Top of Records for the exercise

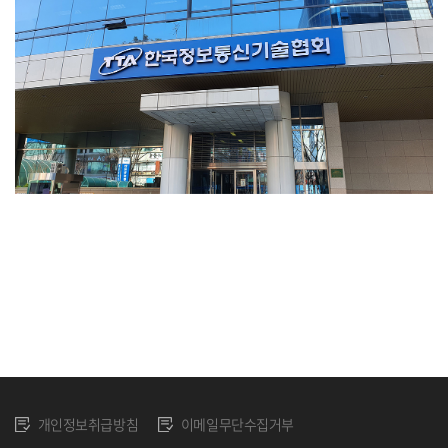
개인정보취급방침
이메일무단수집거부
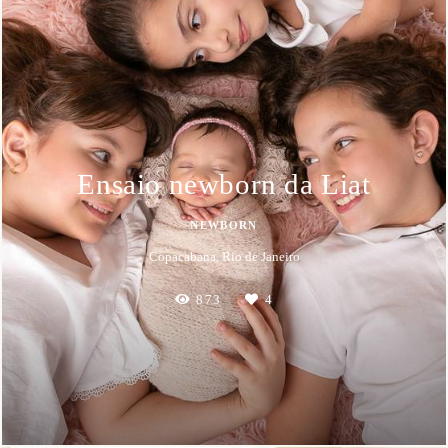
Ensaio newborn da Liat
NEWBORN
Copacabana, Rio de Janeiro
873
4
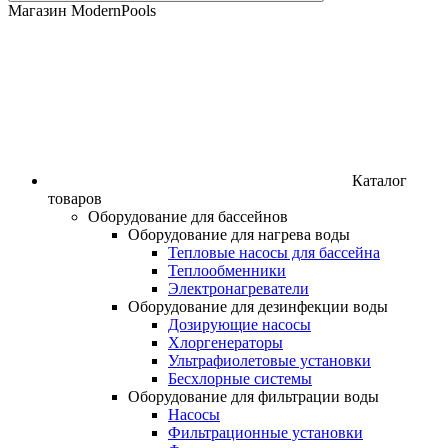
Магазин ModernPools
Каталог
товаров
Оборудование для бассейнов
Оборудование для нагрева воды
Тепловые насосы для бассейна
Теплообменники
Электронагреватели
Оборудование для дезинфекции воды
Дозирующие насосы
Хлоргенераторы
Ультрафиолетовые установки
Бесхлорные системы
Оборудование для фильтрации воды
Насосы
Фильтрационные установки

Bottom of Records for the exercise

How to complete this task:
Your answer must be an exact copy of every entry, with no pictures in it.

Expected answer:
개인정보취급방침
이메일무단수집거부
Ensaio newborn da Liat
NEWBORN
Copacabana, Rio de Janeiro
873
4
Магазин ModernPools
Каталог
товаров
Оборудование для бассейнов
Оборудование для нагрева воды
Тепловые насосы для бассейна
Теплообменники
Электронагреватели
Оборудование для дезинфекции воды
Дозирующие насосы
Хлоргенераторы
Ультрафиолетовые установки
Бесхлорные системы
Оборудование для фильтрации воды
Насосы
Фильтрационные установки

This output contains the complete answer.